From 8e1d7087a3ce6fca751d58858a2405a4c3e52105 Mon Sep 17 00:00:00 2001
From: KBRASK <xbwcyt@mail.ustc.edu.cn>
Date: Sun, 13 Apr 2025 12:03:50 +0800
Subject: [PATCH 1/2] Added explicit memory management during the VAE decode
 process.

---
 comfy/ldm/modules/diffusionmodules/model.py | 22 ++++++++++++++-------
 1 file changed, 15 insertions(+), 7 deletions(-)

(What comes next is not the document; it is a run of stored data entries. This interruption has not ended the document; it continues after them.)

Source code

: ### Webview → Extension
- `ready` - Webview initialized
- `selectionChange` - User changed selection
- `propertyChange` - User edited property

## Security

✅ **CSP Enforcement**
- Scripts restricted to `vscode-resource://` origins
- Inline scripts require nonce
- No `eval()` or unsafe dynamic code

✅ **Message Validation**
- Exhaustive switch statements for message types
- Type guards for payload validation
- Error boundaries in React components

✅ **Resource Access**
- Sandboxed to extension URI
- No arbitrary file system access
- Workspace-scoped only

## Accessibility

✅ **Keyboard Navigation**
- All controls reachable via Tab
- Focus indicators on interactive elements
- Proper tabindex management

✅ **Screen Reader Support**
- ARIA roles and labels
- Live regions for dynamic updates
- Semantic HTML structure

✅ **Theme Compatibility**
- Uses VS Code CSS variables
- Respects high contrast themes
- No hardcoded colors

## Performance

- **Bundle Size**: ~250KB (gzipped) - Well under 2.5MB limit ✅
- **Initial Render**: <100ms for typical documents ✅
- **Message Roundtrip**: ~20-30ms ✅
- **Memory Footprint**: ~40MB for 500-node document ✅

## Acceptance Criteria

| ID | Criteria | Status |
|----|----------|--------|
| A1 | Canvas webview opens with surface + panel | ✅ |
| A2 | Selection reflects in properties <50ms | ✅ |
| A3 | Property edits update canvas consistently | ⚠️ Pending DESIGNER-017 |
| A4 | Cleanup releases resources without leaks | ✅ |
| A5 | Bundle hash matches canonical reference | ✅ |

diff --git a/comfy/ldm/modules/diffusionmodules/model.py b/comfy/ldm/modules/diffusionmodules/model.py
index 8162742cf..c59b03725 100644
--- a/comfy/ldm/modules/diffusionmodules/model.py
+++ b/comfy/ldm/modules/diffusionmodules/model.py
@@ -714,13 +714,21 @@ class Decoder(nn.Module):
         h = self.mid.block_2(h, temb, **kwargs)
 
         # upsampling
-        for i_level in reversed(range(self.num_resolutions)):
-            for i_block in range(self.num_res_blocks+1):
-                h = self.up[i_level].block[i_block](h, temb, **kwargs)
-                if len(self.up[i_level].attn) > 0:
-                    h = self.up[i_level].attn[i_block](h, **kwargs)
-            if i_level != 0:
-                h = self.up[i_level].upsample(h)
+        with torch.no_grad():
+            for i_level in reversed(range(self.num_resolutions)):
+                for i_block in range(self.num_res_blocks + 1):
+                    h_new = self.up[i_level].block[i_block](h, temb, **kwargs)
+                    if len(self.up[i_level].attn) > 0:
+                        h_new = self.up[i_level].attn[i_block](h_new, **kwargs)
+                    del h
+                    torch.cuda.empty_cache()
+                    h = h_new
+
+                if i_level != 0:
+                    h_new = self.up[i_level].upsample(h)
+                    del h
+                    torch.cuda.empty_cache()
+                    h = h_new
 
         # end
         if self.give_pre_end:

From 0264149f4671649f5854f6669ecc538618a7c388 Mon Sep 17 00:00:00 2001
From: KBRASK <xbwcyt@mail.ustc.edu.cn>
Date: Sun, 20 Apr 2025 15:47:18 +0800
Subject: [PATCH 2/2] To enable support for non-CUDA devices, substitute
 torch.cuda.empty_cache() with model_management.soft_empty_cache().

---
 comfy/ldm/modules/diffusionmodules/model.py | 4 ++--
 1 file changed, 2 insertions(+), 2 deletions(-)

diff --git a/comfy/ldm/modules/diffusionmodules/model.py b/comfy/ldm/modules/diffusionmodules/model.py
index c59b03725..0b2d92e94 100644
--- a/comfy/ldm/modules/diffusionmodules/model.py
+++ b/comfy/ldm/modules/diffusionmodules/model.py
@@ -721,13 +721,13 @@ class Decoder(nn.Module):
                     if len(self.up[i_level].attn) > 0:
                         h_new = self.up[i_level].attn[i_block](h_new, **kwargs)
                     del h
-                    torch.cuda.empty_cache()
+                    model_management.soft_empty_cache() 
                     h = h_new
 
                 if i_level != 0:
                     h_new = self.up[i_level].upsample(h)
                     del h
-                    torch.cuda.empty_cache()
+                    model_management.soft_empty_cache() 
                     h = h_new
 
         # end